Bilim diye, objektiflik diye sunulan pozitivist, determinist, materyalist anlayışın zihinleri şekillendirmesine karşı, sağlam bir “ilim” ve “irfan” dersi almak için müfredatta, ders kitapları yazımında kendi okul ve eğitim sistemimizi hayata geçirmenin zamanı geldi, geçiyor.

Bürokratik oligarşi  bizi  sürekli Batı’ya bakarak hizaya getirmeye çalıştı. Bu sebeple de başta eğitim olmak üzere hemen her alanda kopyacı ve taklitçi bir anlayış hakim oldu.

Peki, “Batılı” olduk mu? Hayır. Çünkü aslında iki alternatif vardı: “Kendi olmak” ya da “bütünüyle kimliğini terk edip başkası olmak.” Bu ikisinin ortası mümkün değildi ve olamayacağı yaşanarak da görüldü. “Batı’nın yalnız ilmini almak” gibi masum bir anlayışın bile pratikte mümkün olmadığı anlaşıldı.

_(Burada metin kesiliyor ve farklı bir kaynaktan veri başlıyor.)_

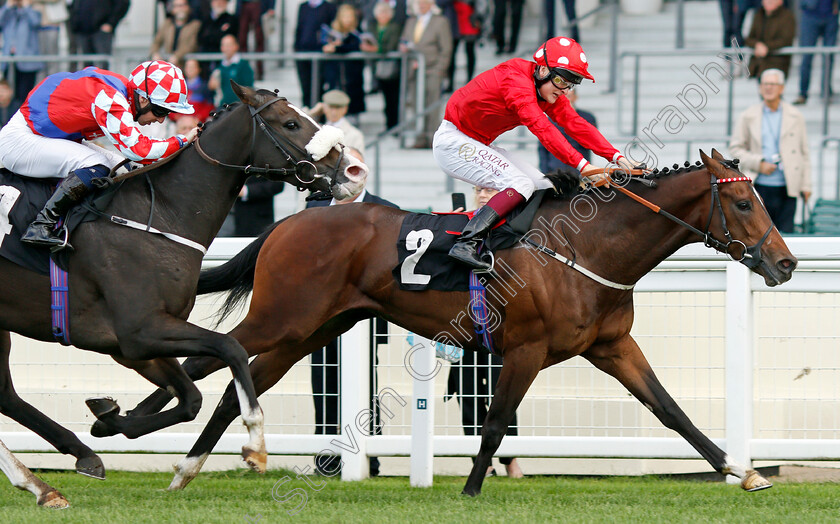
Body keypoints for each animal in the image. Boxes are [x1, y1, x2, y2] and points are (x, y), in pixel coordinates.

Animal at [0, 83, 368, 508]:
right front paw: (256, 443)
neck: (158, 214)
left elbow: (190, 399)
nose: (355, 171)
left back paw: (51, 478)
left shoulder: (136, 344)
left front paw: (108, 419)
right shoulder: (139, 331)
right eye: (291, 123)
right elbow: (230, 348)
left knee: (6, 395)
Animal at [124, 149, 796, 494]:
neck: (587, 246)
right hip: (283, 317)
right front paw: (472, 491)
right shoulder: (524, 347)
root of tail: (290, 220)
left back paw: (182, 463)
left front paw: (741, 472)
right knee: (214, 352)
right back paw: (128, 421)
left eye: (763, 197)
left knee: (233, 381)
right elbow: (496, 422)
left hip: (312, 329)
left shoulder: (611, 345)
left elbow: (672, 411)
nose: (786, 263)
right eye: (742, 202)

Öyle bir insan düşünün ki bu insan, kendi hayatını ve geleceğini kurabiliyor, kendi gözleriyle görebiliyor. Ruh ve kalbi nefis esaretinden kurtarıldığı gibi, açılan tefekkür ve tahkike dayalı talim ve terbiye ile de fert kendi dünyasında özerk ve özgür beyinlere sahip oluyor. Sonuçta öğrenmede sathîlikten derinliğe geçiyor. Ezber ve taklit yerine, tahkik ve anlama ön plana çıkıyor.

İşte özlediğimiz eğitim dünyası bu!

Artık kendimiz olmak, evrensel bilim ve hikmetten beslensek de kendi kültür ve medeniyetimizin gereği olan üslubu bulmak zorundayız. Okullardaki eğitim bunu kazandırmıyor.    “Paradigma” ve “müfredat” boyutuyla yerli ve milli yapılanmaya  ihtiyaç bulunuyor.

Zihinlerin kuru bir “malumat eğitimi” yerine gerçek bir “kişilik eğitimi” ile dirileceği günlerin özlemi içindeyiz. Okulları  artık “eğriliklerin mekanı” olmaktan kurtaracağız.

Milli eğitim reformlarını yap boz tahtasına çeviren gizli eller artık defişre edilmeli.

Önce kendimize has eğitim modeli ve sistemini inşa etmekle işe başlayacağız. Çocuklara ve gençlere fıtri ve doğal öğrenme eğilimlerine aykırı ve baskıcı, aşırı zorlamaya dayalı yöntemlerle, ardışık tekrarlatmalar yoluyla belleğe nakşetmek şeklindeki eğitim metotlarını tarihin çöplüğüne atacağız.